If the difference of the averages is greater than the Threshold, mark current point as a breaking point.
This is quite off the top of my head. You'd have to try it in your application.
if you work with absolute angles, like upwards and downwards, you can simply take the absolute slope between two points (not necessarily adjacent) to determine if it's RIGHT, LEFT, UP, DOWN (if that is enough of a distinction)
the art is to find a distance between points so that the angle is not random (with 1px, the angle will be a multiple of 45°)
There is a firefox plugin for Navigation using mouse gestures that works very well. I think it's FireGestures, but I'm not sure. I guess you can get some inspiration from that one
Additional thought: If you draw a shape by connectiong successive points, then connecting back to the first point, the ratio between the area and the final line segment's length is also an indicator for the gesture's "edginess"
If you are just interested in up/down/left/right, a first approximation is to check 45 degree segments of a circle.
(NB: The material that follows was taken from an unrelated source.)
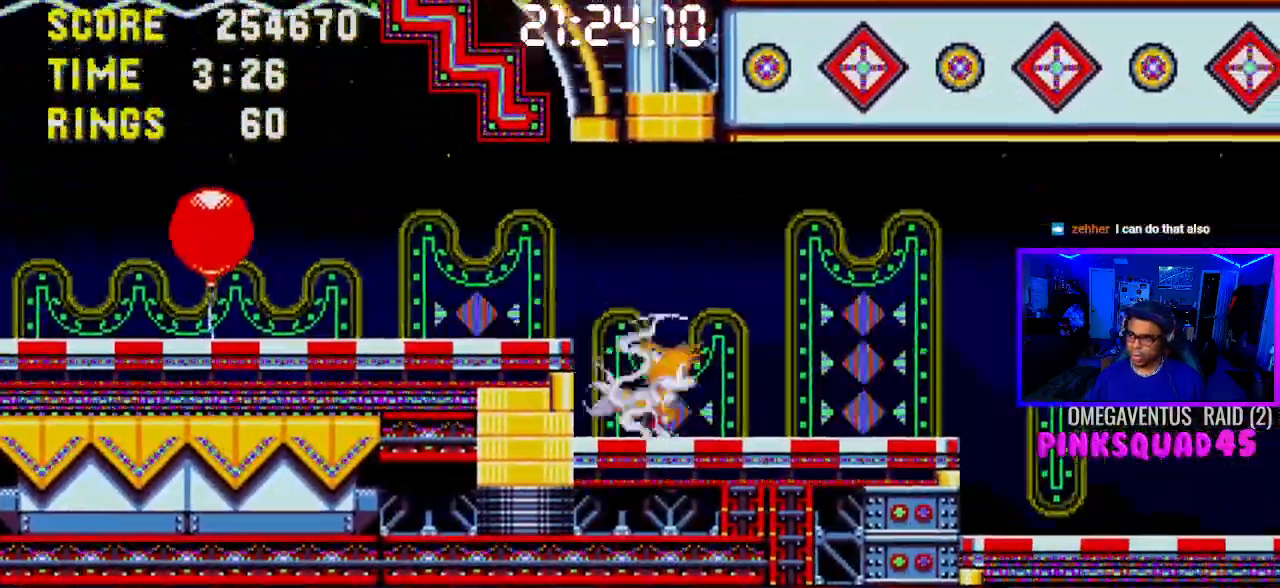
{"dt_ms": 500, "buttons": ["DPAD_RIGHT"], "left_stick": "center", "right_stick": "center", "events": [[100, "CROSS", "down"], [283, "CROSS", "up"]]}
This is easily done by checking the the horizontal difference between (successive) points against the vertical difference between points.
Say you have a greater positive horizontal difference than vertical difference, then that would be 'RIGHT'.
The only difficulty then comes for example, in distinguishing UP/DOWN from UP/RIGHT/DOWN. But this could be done by distances between points. If you determine that the mouse has moved RIGHT for less than 20 pixels say, then you can ignore that movement.